Jian Le, Archer Hayley L, Ravine David, Kerr Alison, de Klerk Nick, Christodoulou John, Bailey Mark E S, Laurvick Crystal, Leonard Helen
Telethon Institute for Child Health Research, Centre for Child Health Research, The University of Western Australia, Perth, Western Australia, Australia.
Eur J Hum Genet. 2005 Nov;13(11):1235-8. doi: 10.1038/sj.ejhg.5201479.

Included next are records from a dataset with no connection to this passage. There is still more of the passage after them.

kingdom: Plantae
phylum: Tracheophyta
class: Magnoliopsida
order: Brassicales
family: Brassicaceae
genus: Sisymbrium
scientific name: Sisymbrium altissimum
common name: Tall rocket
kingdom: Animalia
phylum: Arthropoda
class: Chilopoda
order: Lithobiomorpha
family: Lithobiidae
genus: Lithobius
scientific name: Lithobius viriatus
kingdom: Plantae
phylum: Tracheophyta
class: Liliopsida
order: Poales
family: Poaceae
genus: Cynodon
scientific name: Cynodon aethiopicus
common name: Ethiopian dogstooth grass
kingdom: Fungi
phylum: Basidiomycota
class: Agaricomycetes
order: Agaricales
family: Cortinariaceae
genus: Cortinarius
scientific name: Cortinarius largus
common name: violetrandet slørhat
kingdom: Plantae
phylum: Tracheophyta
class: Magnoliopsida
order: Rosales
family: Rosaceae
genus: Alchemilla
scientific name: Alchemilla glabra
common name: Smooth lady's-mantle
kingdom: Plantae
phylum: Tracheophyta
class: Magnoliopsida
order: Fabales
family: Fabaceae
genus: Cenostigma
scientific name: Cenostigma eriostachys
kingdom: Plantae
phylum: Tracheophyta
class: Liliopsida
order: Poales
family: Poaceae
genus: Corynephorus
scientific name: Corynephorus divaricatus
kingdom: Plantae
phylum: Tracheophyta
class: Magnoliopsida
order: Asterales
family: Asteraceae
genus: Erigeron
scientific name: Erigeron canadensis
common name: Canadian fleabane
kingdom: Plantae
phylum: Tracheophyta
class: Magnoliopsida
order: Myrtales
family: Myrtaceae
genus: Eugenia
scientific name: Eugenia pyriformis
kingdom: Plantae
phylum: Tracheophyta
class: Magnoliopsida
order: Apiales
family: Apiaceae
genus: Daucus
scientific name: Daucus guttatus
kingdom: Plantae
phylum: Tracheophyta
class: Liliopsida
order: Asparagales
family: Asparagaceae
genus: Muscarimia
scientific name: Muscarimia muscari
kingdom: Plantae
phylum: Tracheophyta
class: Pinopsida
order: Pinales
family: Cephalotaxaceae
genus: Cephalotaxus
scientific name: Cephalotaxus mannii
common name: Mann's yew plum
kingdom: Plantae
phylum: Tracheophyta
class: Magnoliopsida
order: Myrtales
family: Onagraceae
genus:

Among cases in the Australian Rett Syndrome Database, the nonsense mutation p.R270X is one of the most commonly occurring single pathogenic MECP2 mutations. In two recent published reports of the MECP2 mutational spectrum the p.R270X appeared to be under represented. We hypothesised that increased mortality arising from this mutation may underlie this apparent discrepancy. We investigated our hypothesis in two independent study groups from Australia and the UK with prospective data collections (total n=524). Only females with Rett syndrome and an identified MECP2 mutation were included. Significant differences in survival were detected among Rett syndrome cases grouped for the eight most frequent mutations (log-rank chi(2) (7)=15.71, P=0.03). Moreover, survival among cases with p.R270X, when compared with survival among cases with all the other mutations was reduced (log-rank chi(2) (2)=6.94, P=0.01). Our observation of a reduced survival associated with the p.R270X mutation offers an explanation for the under representation of p.R270X in older subjects with Rett syndrome.
在澳大利亚雷特综合征数据库的病例中,无义突变p.R270X是最常见的单一致病性MECP2突变之一。在最近两篇关于MECP2突变谱的报告中,p.R270X的出现频率似乎较低。我们推测,这种突变导致的死亡率增加可能是造成这种明显差异的原因。我们在来自澳大利亚和英国的两个独立研究组中进行了前瞻性数据收集,以调查我们的假设(总共n = 524)。仅纳入患有雷特综合征且已鉴定出MECP2突变的女性。在按八种最常见突变分组的雷特综合征病例中,检测到生存率存在显著差异(对数秩卡方检验(7)=15.71,P = 0.03)。此外,与所有其他突变病例的生存率相比,p.R270X突变病例的生存率降低(对数秩卡方检验(2)=6.94,P = 0.01)。我们观察到与p.R270X突变相关的生存率降低,这为p.R270X在老年雷特综合征患者中出现频率较低提供了解释。